Last year brought two notable records from producers who’d spent some time away from the game only to return with releases which pointed back to earlier points in techno (in the broadest sense of the term): Mlada Fronta’s Polygon and Antigen Shift’s Brotherhood. I can’t help but think of Marching Dynamics’ Boomslang, released just on the cusp of the new year, as yet another such record. Sure, Shane Talada caught up with us early in 2014, but it’s been five years since Marching Dynamics’ second LP, The Workers Party Of Haiti. Boomslang definitely has plenty of the bin-shaking dub/rhythmic noise fusion which drew us to the project, but with a speedy blend of house and other markers worked into the mix, Marching Dynamics has grown somewhat more ambitious.
Despite his deep roots in goth rock, Talada’s always used Marching Dynamics as an avenue for expressing his knowledge of and proficiency in noise-tinged electronic steez of an Ant-Zen by-way-of Warp ilk. By soaking techno pieces in boiler-room atmospherics and dub-heavy reverb, Nailsleeper and Workers Party did a savvy job of connecting early post-industrial sounds to the broader history of electronic music in the 80s and 90s, and perhaps also presaged the recent big moves made in industrialized techno by the likes of Perc.

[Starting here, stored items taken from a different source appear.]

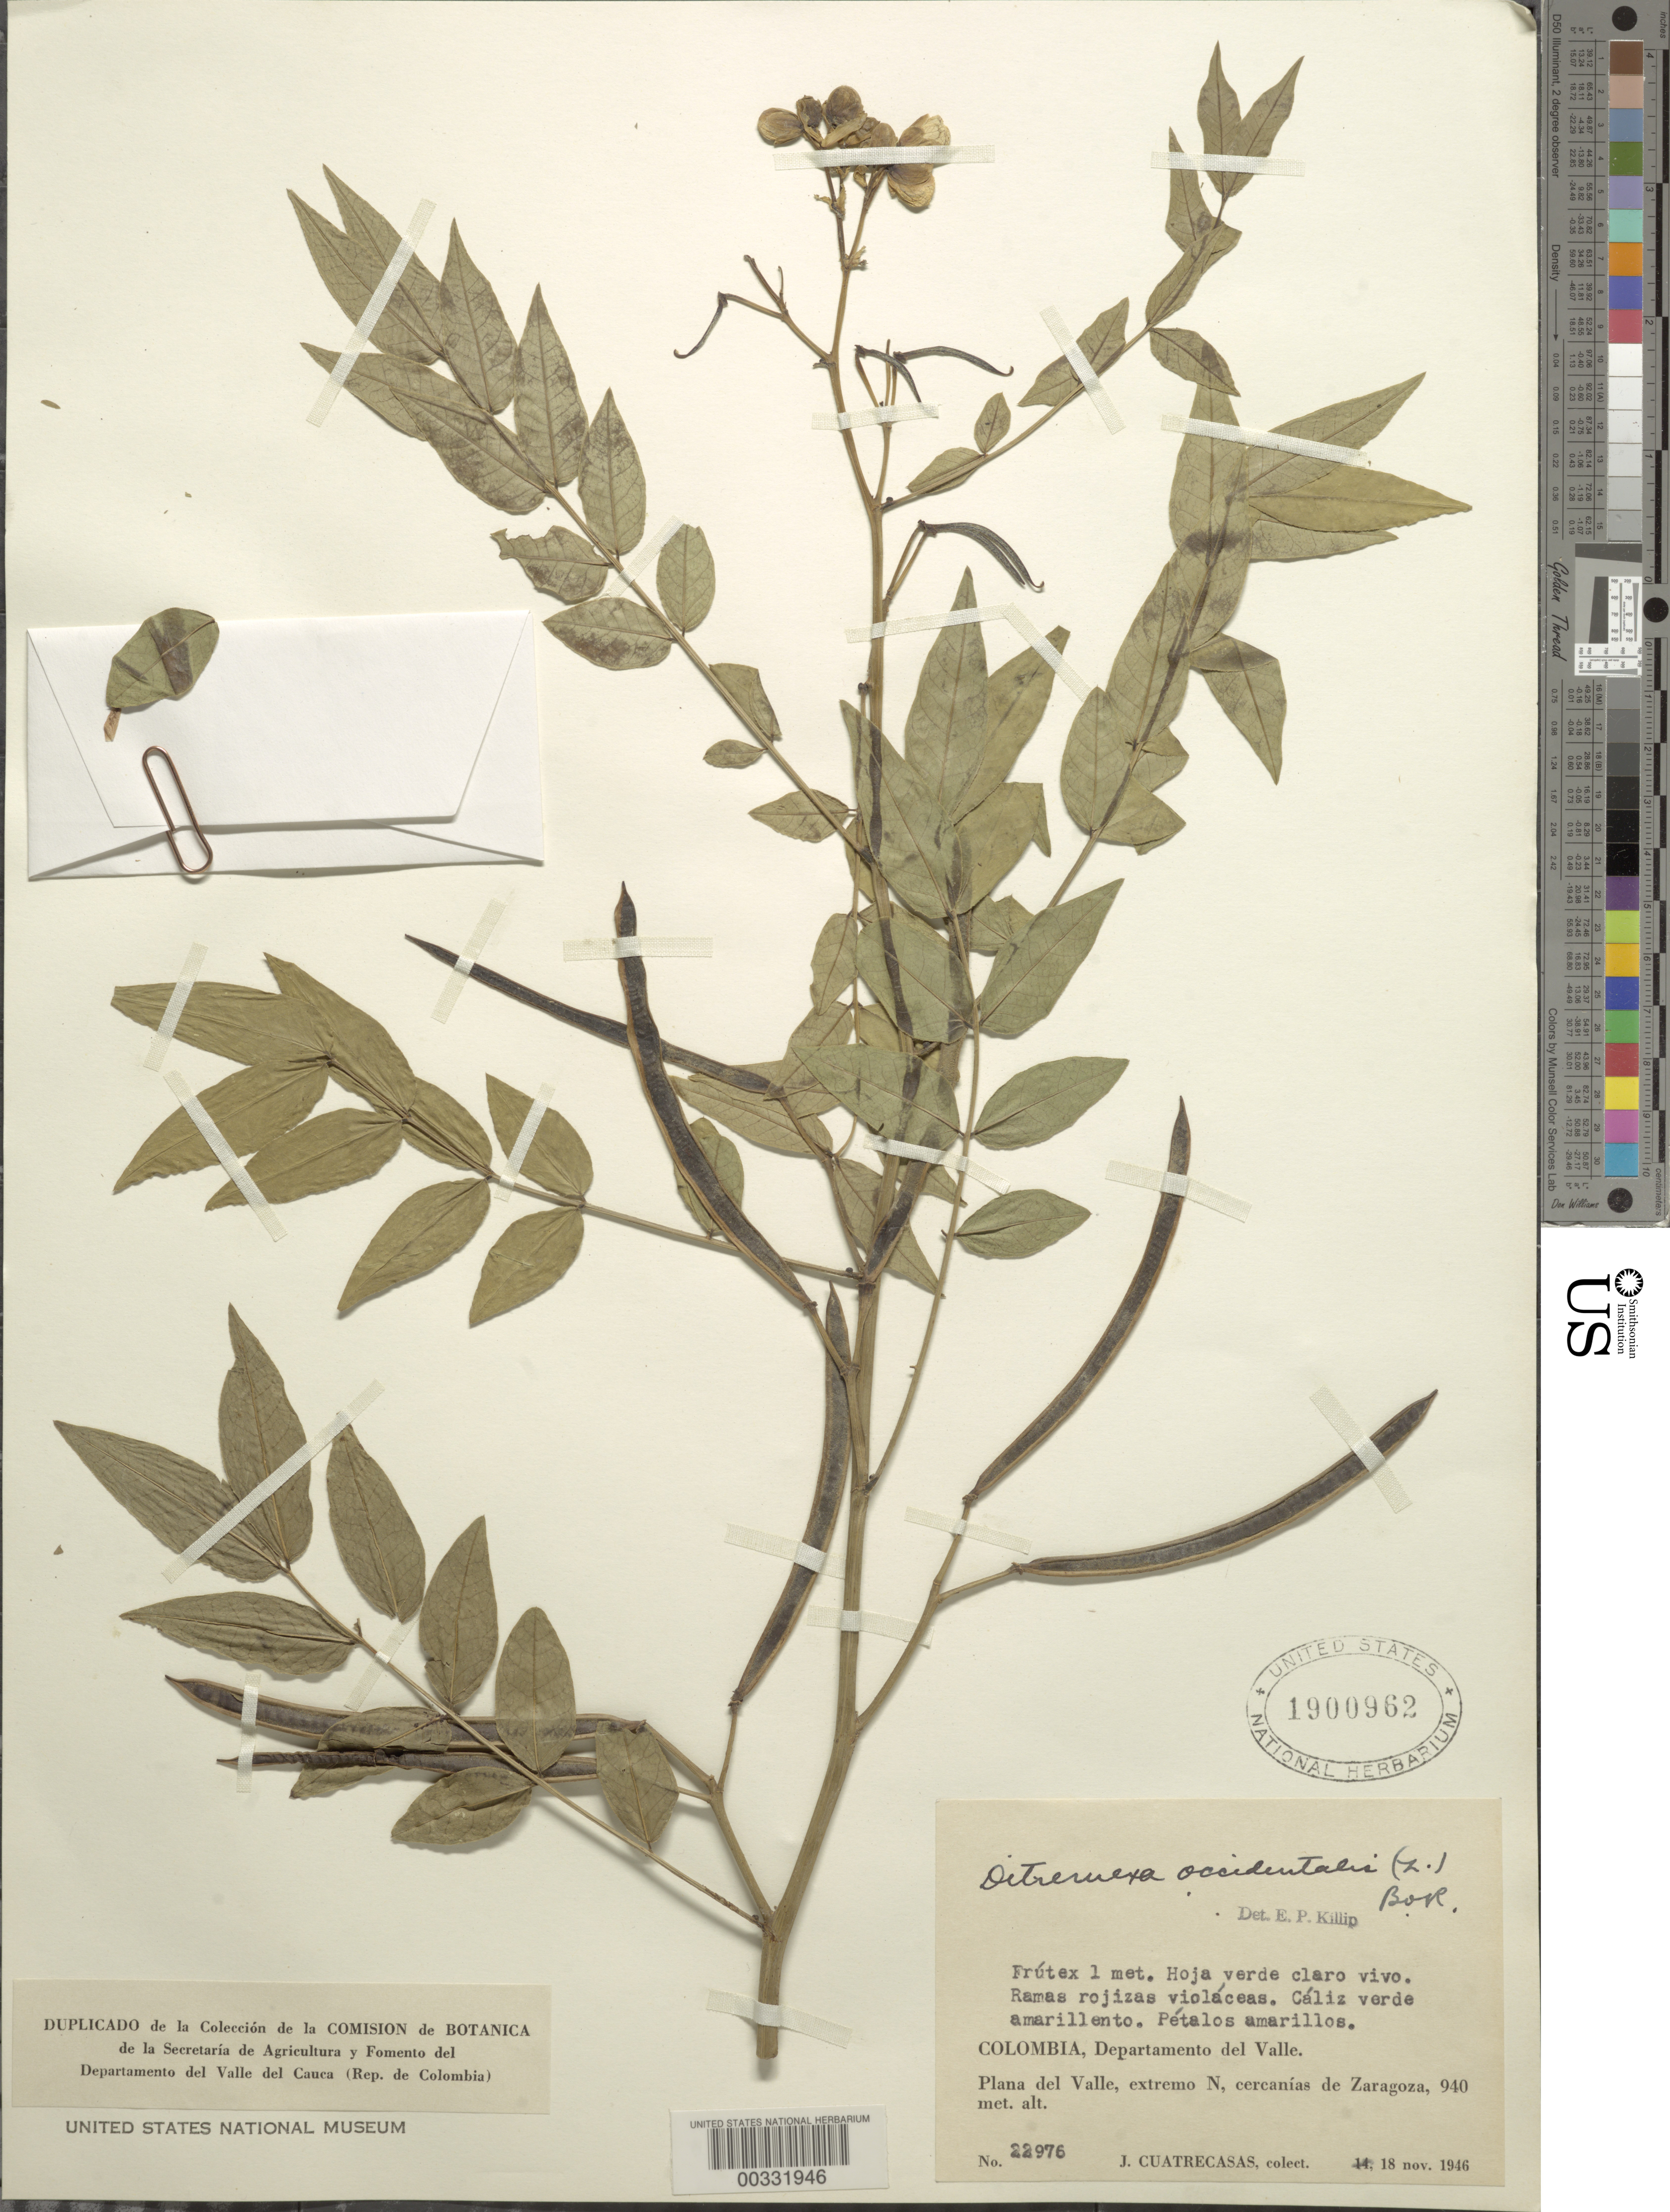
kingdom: Plantae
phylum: Tracheophyta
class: Magnoliopsida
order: Fabales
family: Fabaceae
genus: Senna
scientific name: Senna occidentalis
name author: (L.) Link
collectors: J. Cuatrecasas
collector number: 22976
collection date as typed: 18 Nov 1946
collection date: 1946-11-18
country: Colombia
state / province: Valle del Cauca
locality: Plana del Valle, N, adjoining Zaragoza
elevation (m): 940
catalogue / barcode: US 1900962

Much of Boomslang continues that work, with the skittering “Reignbow” recalling industrial’s willingness to play friendly with jungle in the 90s.
But it’s in the somewhat lighter sounds that Boomslang distinguishes itself from its predecessors. Take “000 Blase” and its blend of acid house and breaks as an example. While it’s definitely on a continuum with earlier Marching Dynamics pieces like “Tangible Madness”, it trades off some of the echoing bass which produced an oppressive, concrete atmosphere for light and popping percussion which gives a fluid and rippling feel. At the same time, and like plenty of other tracks on the record, it plays samples and programming off each other, providing a rhythm of “conversation” separate from the core speedy pace.
I wouldn’t care to speculate as to whether the time away from Marching Dynamics has prompted this shift in Talada’s approach, but it’s a testament to his ear for production and different genre motifs that this wider range of sounds slips into an established set-up without disrupting the furniture. Strong stuff as usual, and a welcome return.